┌─ Passage to read
Israel seized NIS 103 million Hamas terror funds - counterterror financial official

Cyberattacks on Israel jumped by seven times annually, National Bureau for Counter Terror Financing of Israel official Sagi Volkovitz said.

 MEMBERS OF the Hamas Izzadin al-Qassam Brigades take part in a military event in Gaza City last week. (photo credit: ATIA MOHAMMED/FLASH90)
MEMBERS OF the Hamas Izzadin al-Qassam Brigades take part in a military event in Gaza City last week.
(photo credit: ATIA MOHAMMED/FLASH90)

A range of moves by the government have led to the seizure of NIS 103 million of Hamas terrorism funds, National Bureau for Counter Terror Financing of Israel official Sagi Volkovitz said at a government conference on Tuesday.

His agency is part of the Defense Ministry. Volkovitz gave complex examples of groups that would sell or deliver goods to Hamas in Gaza to get around banking regulations, while a seemingly disconnected Hamas office in a foreign country would pay for something in return that regulators would be hard-pressed to make a connection with.

The conference primarily highlighted the 20th anniversary and work of the Israel Money Laundering and Terror Financing Prohibition Authority (IMPA) headed by Shlomit Wagman, but it also featured officials from other agencies, including the police, the prosecution and the courts.

Wagman said the IMPA works with the police, the prosecution, tax agencies, but also “with the Mossad, the Shin Bet [Israel Security Agency] and other agencies in ways that I cannot specify,” to combat terrorist financing and money-laundering.

She said the IMPA helps intelligence agencies and law enforcement to be able to arrive at declaring certain groups as terrorist organizations by helping them connect Israel’s adversaries’ complex schemes and financial dots.
└─
* Work to complete:
- 1) In the article on Hamas terror funds, who heads the Israel Money Laundering and Terror Financing Prohibition Authority?
- 2) Carry on the article on Hamas terror funds from the point where it stops.
The records have nothing to do with the article on Hamas terror funds.
┌─ Provided records
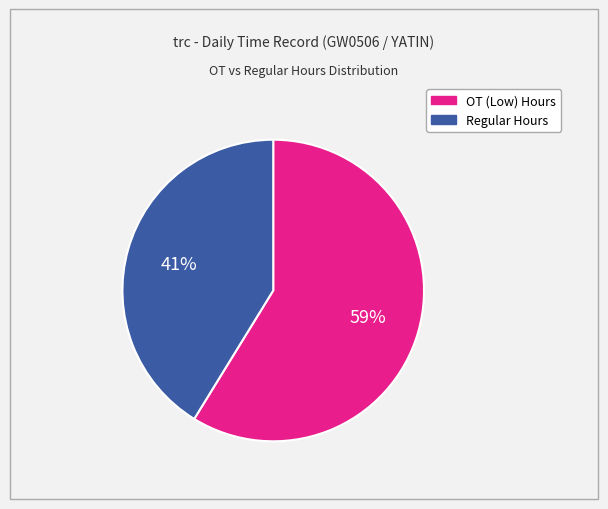

How many segments does this pie chart have?

2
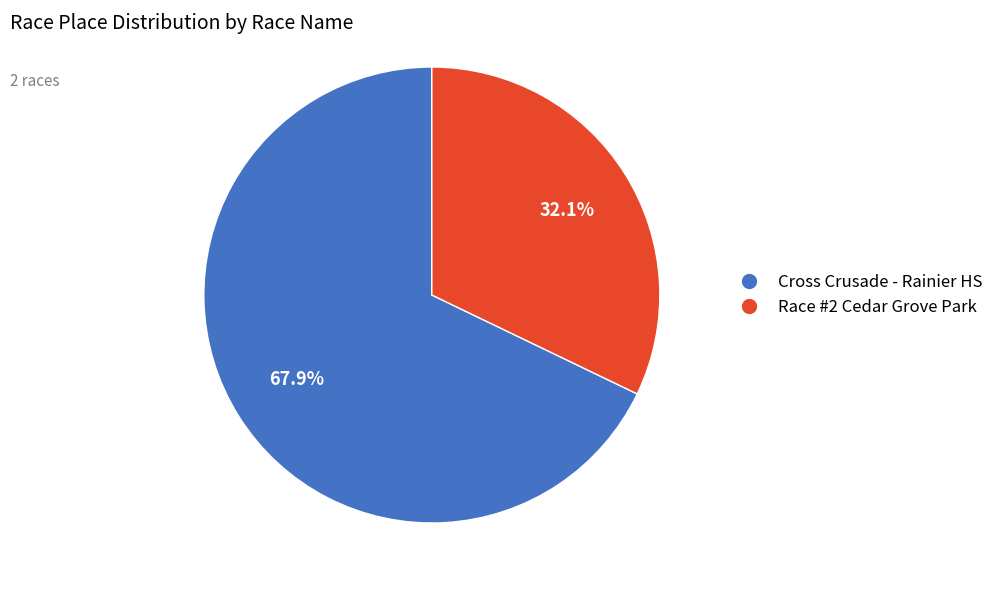

Which has a higher value, Cross Crusade - Rainier HS or Race #2 Cedar Grove Park?

Cross Crusade - Rainier HS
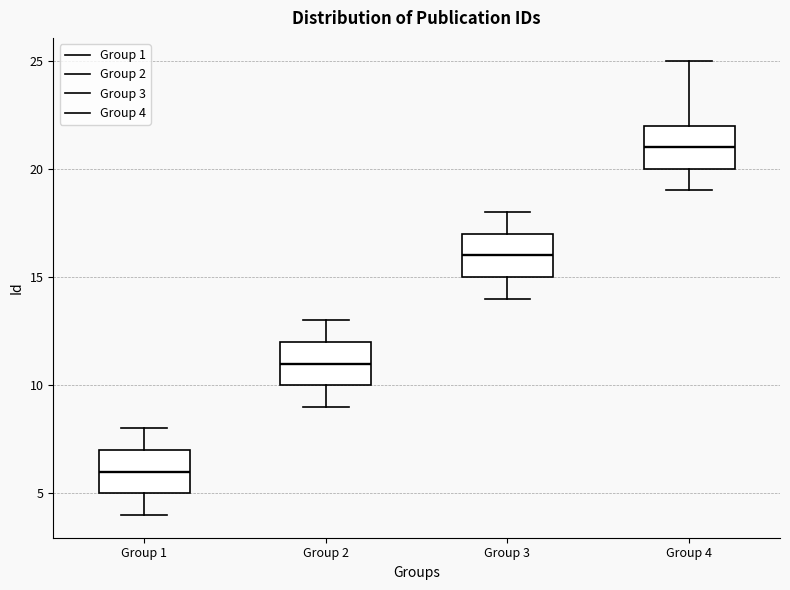

Reading left to right, read every box against the y-axis: the position of its median line, the range the box covers, and the ends of its whiskers. The values are not printed on the chart, so give them approximately, as read against the axis.

Group 1: median 6, box 5 to 7, whiskers 4 to 8
Group 2: median 11, box 10 to 12, whiskers 9 to 13
Group 3: median 16, box 15 to 17, whiskers 14 to 18
Group 4: median 21, box 20 to 22, whiskers 19 to 25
└─
* Outputs by task:
- 1) Shlomit Wagman

- 2)
“Our joining the FATF [Financial Action Task Force] was noted as a difficulty for Iran,’’ as the Islamic Republic has tried, and failed to date, to get its name off the FATF global agency economic blacklist, she said.

 WAGMAN SPEAKS during a press conference about the joining of Israel as a member of the Financial Action Task Force (FATF), in Tel Aviv in 2018. (credit: FLASH90)
WAGMAN SPEAKS during a press conference about the joining of Israel as a member of the Financial Action Task Force (FATF), in Tel Aviv in 2018. (credit: FLASH90)

The FATF is a global money-laundering and terrorism-financing watchdog.

She praised the country’s new economic crime-focused courts for their special expertise in money-laundering and terrorism-financing cases so that the government can seize illegal funds faster, where sometimes “there are billions at stake.”

Tel Aviv District Court Judge and head of the special Economic Crimes Courts Khaled Kabuv said the move to establish these specially focused courts started around three years ago after he and other judges were exposed at various conferences to the level of complexity in the field.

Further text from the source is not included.